--- Supplied data ---
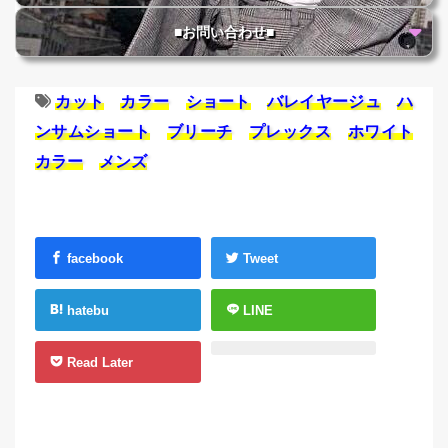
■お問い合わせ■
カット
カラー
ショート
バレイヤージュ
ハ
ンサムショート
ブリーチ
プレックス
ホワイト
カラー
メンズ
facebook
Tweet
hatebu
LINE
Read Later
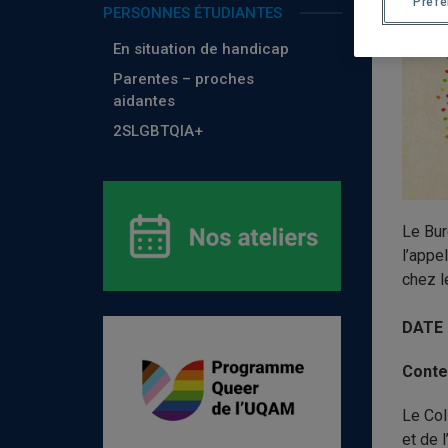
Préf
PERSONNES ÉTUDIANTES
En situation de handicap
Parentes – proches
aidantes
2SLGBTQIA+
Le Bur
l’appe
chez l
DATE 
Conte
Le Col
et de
---
--- Supplied data ---
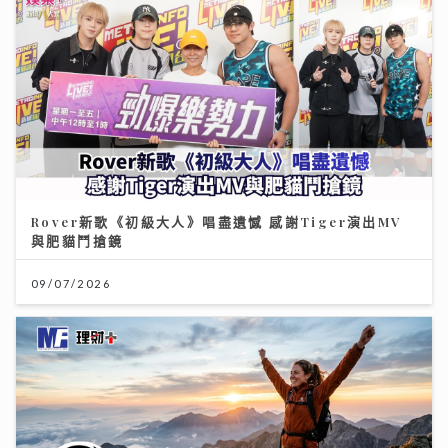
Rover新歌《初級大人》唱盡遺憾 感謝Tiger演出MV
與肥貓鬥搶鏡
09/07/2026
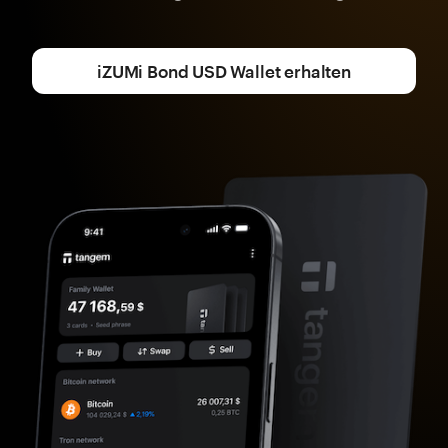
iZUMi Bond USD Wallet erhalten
---
■ **Action item**: Rewrite the data starting at the line that has "Rover新歌《初級大人》唱盡遺憾 感謝Tiger演出MV" and stopping after the one with "iZUMi Bond USD Wallet erhalten", putting "Account" in place of "Wallet" and keeping all else unchanged; omit the pictures.

■ **Exercise result**:
Rover新歌《初級大人》唱盡遺憾 感謝Tiger演出MV
與肥貓鬥搶鏡
09/07/2026
iZUMi Bond USD Account erhalten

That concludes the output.